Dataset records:
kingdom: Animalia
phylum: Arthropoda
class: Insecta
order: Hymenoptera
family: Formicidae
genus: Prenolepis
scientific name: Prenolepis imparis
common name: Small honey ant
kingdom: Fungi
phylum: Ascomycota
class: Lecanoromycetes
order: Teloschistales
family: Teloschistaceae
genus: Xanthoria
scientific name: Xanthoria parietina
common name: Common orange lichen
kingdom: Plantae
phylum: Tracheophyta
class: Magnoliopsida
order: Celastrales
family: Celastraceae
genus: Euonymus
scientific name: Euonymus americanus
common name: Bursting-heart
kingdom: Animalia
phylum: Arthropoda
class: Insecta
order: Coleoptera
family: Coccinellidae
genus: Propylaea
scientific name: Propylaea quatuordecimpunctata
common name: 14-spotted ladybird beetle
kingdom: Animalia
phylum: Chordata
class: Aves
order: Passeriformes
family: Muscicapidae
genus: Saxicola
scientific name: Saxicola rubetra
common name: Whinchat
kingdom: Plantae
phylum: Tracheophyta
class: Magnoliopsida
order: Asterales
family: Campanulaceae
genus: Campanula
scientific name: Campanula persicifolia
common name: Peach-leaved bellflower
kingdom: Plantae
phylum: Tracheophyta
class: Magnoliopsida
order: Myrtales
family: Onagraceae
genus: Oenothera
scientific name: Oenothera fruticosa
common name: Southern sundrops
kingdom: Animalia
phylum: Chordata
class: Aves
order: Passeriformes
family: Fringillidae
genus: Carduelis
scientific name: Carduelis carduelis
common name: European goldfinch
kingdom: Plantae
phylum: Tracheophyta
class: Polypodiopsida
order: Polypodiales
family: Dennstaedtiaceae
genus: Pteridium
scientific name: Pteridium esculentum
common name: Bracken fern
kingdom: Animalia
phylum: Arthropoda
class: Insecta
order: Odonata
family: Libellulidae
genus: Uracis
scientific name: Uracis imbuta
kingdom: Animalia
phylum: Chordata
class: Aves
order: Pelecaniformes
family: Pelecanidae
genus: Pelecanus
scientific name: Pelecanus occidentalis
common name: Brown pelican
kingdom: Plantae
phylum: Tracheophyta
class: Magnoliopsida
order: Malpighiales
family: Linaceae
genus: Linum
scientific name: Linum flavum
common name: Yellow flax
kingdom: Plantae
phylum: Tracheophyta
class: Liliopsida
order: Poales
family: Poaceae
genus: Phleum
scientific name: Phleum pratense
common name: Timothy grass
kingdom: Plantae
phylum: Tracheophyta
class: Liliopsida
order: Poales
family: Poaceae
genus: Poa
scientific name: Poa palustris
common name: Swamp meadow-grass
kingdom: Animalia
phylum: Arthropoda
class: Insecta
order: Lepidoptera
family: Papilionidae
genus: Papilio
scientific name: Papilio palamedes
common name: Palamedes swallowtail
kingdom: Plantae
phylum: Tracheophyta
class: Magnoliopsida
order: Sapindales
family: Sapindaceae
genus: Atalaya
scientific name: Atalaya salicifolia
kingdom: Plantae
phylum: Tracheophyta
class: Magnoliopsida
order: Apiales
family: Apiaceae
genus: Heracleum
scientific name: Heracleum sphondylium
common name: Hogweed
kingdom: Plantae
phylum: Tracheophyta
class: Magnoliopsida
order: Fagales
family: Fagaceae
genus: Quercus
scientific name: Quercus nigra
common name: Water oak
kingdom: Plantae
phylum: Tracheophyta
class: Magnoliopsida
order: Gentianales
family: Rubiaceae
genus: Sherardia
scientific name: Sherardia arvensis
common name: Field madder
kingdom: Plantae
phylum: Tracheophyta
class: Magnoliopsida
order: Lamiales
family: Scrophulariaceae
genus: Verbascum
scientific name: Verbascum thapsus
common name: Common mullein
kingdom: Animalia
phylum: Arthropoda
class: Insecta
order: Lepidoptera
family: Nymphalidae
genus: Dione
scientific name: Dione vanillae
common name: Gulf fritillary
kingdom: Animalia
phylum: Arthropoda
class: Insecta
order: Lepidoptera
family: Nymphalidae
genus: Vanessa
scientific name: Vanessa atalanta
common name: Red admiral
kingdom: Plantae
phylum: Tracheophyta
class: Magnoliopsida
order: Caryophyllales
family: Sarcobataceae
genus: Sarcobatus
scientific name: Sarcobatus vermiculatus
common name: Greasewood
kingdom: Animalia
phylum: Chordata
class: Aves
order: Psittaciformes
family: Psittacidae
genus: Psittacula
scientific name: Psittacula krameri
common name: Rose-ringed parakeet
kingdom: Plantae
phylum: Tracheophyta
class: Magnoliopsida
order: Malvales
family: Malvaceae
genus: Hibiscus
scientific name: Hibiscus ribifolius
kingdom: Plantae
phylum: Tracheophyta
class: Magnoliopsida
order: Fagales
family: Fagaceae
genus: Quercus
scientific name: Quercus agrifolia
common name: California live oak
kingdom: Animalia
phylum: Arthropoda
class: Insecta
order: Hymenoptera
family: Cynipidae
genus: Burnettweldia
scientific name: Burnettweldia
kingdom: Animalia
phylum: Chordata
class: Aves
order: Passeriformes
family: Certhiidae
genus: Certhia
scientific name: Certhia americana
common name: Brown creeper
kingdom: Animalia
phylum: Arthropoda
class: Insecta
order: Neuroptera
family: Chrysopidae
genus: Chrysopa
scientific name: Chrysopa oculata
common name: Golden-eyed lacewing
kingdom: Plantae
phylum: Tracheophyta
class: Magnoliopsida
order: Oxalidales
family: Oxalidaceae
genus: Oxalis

> **Problem description**: Take the stretch of the material from the line containing "kingdom: Fungi" through the line containing "order: Celastrales" and replace "common name" with "vernacular name". Return only those lines, with everything else left as it is.

> **Output below**:
kingdom: Fungi
phylum: Ascomycota
class: Lecanoromycetes
order: Teloschistales
family: Teloschistaceae
genus: Xanthoria
scientific name: Xanthoria parietina
vernacular name: Common orange lichen
kingdom: Plantae
phylum: Tracheophyta
class: Magnoliopsida
order: Celastrales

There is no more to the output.